• [What you are asked to do]: Return every line of the data exactly as it stands.

Saved data entries
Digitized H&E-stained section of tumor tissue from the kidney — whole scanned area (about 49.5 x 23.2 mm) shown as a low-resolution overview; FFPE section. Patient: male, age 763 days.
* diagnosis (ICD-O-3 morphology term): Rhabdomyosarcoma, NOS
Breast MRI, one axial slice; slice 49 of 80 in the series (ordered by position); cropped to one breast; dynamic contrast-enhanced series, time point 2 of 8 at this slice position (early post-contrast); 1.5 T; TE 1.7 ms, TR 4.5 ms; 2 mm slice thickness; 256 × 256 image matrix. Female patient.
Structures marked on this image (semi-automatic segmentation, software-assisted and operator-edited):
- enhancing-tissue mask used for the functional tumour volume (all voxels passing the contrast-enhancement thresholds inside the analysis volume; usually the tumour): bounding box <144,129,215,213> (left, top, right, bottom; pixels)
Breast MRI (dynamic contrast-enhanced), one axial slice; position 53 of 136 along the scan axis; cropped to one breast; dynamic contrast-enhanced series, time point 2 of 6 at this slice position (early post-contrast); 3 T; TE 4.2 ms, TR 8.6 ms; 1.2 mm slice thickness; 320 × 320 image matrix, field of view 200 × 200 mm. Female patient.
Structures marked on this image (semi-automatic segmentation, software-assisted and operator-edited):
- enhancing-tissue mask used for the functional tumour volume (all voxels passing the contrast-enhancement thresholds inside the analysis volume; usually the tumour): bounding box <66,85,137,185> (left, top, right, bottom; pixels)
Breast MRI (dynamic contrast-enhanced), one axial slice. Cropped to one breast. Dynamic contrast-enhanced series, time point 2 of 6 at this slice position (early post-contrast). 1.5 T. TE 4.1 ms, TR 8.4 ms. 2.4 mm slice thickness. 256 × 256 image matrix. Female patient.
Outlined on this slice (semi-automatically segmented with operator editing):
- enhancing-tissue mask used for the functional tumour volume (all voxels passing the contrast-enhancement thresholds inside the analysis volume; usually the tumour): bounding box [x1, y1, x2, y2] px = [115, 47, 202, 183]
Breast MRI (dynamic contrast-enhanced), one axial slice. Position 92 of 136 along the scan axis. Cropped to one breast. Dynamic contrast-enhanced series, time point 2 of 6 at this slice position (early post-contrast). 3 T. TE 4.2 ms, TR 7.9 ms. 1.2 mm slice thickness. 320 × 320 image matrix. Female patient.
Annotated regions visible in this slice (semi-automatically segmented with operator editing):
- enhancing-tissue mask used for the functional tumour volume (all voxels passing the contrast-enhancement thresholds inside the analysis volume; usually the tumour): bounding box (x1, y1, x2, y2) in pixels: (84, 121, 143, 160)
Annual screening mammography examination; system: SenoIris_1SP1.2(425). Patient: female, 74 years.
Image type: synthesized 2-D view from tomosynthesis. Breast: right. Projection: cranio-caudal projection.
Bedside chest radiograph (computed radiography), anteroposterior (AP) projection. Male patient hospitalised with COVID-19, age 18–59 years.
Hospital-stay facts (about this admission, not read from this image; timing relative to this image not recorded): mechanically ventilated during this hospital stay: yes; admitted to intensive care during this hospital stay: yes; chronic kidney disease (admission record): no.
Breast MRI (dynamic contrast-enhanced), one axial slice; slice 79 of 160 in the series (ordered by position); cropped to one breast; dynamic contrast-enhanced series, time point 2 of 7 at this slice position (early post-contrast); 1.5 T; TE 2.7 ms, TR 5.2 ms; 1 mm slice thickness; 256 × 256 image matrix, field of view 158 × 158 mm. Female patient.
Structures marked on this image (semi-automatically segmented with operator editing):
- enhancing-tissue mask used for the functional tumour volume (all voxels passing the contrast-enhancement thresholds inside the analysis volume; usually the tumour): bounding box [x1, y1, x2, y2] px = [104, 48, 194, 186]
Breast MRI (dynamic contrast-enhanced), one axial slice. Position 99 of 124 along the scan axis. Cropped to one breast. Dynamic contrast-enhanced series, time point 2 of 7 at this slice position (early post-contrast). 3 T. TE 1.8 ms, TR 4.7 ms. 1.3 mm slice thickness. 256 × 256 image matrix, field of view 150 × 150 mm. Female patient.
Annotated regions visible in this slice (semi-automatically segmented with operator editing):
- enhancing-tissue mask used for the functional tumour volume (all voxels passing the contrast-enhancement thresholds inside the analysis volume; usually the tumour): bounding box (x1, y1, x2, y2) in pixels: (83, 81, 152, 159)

• [Answer box]:
Digitized H&E-stained section of tumor tissue from the kidney — whole scanned area (about 49.5 x 23.2 mm) shown as a low-resolution overview; FFPE section. Patient: male, age 763 days.
* diagnosis (ICD-O-3 morphology term): Rhabdomyosarcoma, NOS
Breast MRI, one axial slice; slice 49 of 80 in the series (ordered by position); cropped to one breast; dynamic contrast-enhanced series, time point 2 of 8 at this slice position (early post-contrast); 1.5 T; TE 1.7 ms, TR 4.5 ms; 2 mm slice thickness; 256 × 256 image matrix. Female patient.
Structures marked on this image (semi-automatic segmentation, software-assisted and operator-edited):
- enhancing-tissue mask used for the functional tumour volume (all voxels passing the contrast-enhancement thresholds inside the analysis volume; usually the tumour): bounding box <144,129,215,213> (left, top, right, bottom; pixels)
Breast MRI (dynamic contrast-enhanced), one axial slice; position 53 of 136 along the scan axis; cropped to one breast; dynamic contrast-enhanced series, time point 2 of 6 at this slice position (early post-contrast); 3 T; TE 4.2 ms, TR 8.6 ms; 1.2 mm slice thickness; 320 × 320 image matrix, field of view 200 × 200 mm. Female patient.
Structures marked on this image (semi-automatic segmentation, software-assisted and operator-edited):
- enhancing-tissue mask used for the functional tumour volume (all voxels passing the contrast-enhancement thresholds inside the analysis volume; usually the tumour): bounding box <66,85,137,185> (left, top, right, bottom; pixels)
Breast MRI (dynamic contrast-enhanced), one axial slice. Cropped to one breast. Dynamic contrast-enhanced series, time point 2 of 6 at this slice position (early post-contrast). 1.5 T. TE 4.1 ms, TR 8.4 ms. 2.4 mm slice thickness. 256 × 256 image matrix. Female patient.
Outlined on this slice (semi-automatically segmented with operator editing):
- enhancing-tissue mask used for the functional tumour volume (all voxels passing the contrast-enhancement thresholds inside the analysis volume; usually the tumour): bounding box [x1, y1, x2, y2] px = [115, 47, 202, 183]
Breast MRI (dynamic contrast-enhanced), one axial slice. Position 92 of 136 along the scan axis. Cropped to one breast. Dynamic contrast-enhanced series, time point 2 of 6 at this slice position (early post-contrast). 3 T. TE 4.2 ms, TR 7.9 ms. 1.2 mm slice thickness. 320 × 320 image matrix. Female patient.
Annotated regions visible in this slice (semi-automatically segmented with operator editing):
- enhancing-tissue mask used for the functional tumour volume (all voxels passing the contrast-enhancement thresholds inside the analysis volume; usually the tumour): bounding box (x1, y1, x2, y2) in pixels: (84, 121, 143, 160)
Annual screening mammography examination; system: SenoIris_1SP1.2(425). Patient: female, 74 years.
Image type: synthesized 2-D view from tomosynthesis. Breast: right. Projection: cranio-caudal projection.
Bedside chest radiograph (computed radiography), anteroposterior (AP) projection. Male patient hospitalised with COVID-19, age 18–59 years.
Hospital-stay facts (about this admission, not read from this image; timing relative to this image not recorded): mechanically ventilated during this hospital stay: yes; admitted to intensive care during this hospital stay: yes; chronic kidney disease (admission record): no.
Breast MRI (dynamic contrast-enhanced), one axial slice; slice 79 of 160 in the series (ordered by position); cropped to one breast; dynamic contrast-enhanced series, time point 2 of 7 at this slice position (early post-contrast); 1.5 T; TE 2.7 ms, TR 5.2 ms; 1 mm slice thickness; 256 × 256 image matrix, field of view 158 × 158 mm. Female patient.
Structures marked on this image (semi-automatically segmented with operator editing):
- enhancing-tissue mask used for the functional tumour volume (all voxels passing the contrast-enhancement thresholds inside the analysis volume; usually the tumour): bounding box [x1, y1, x2, y2] px = [104, 48, 194, 186]
Breast MRI (dynamic contrast-enhanced), one axial slice. Position 99 of 124 along the scan axis. Cropped to one breast. Dynamic contrast-enhanced series, time point 2 of 7 at this slice position (early post-contrast). 3 T. TE 1.8 ms, TR 4.7 ms. 1.3 mm slice thickness. 256 × 256 image matrix, field of view 150 × 150 mm. Female patient.
Annotated regions visible in this slice (semi-automatically segmented with operator editing):
- enhancing-tissue mask used for the functional tumour volume (all voxels passing the contrast-enhancement thresholds inside the analysis volume; usually the tumour): bounding box (x1, y1, x2, y2) in pixels: (83, 81, 152, 159)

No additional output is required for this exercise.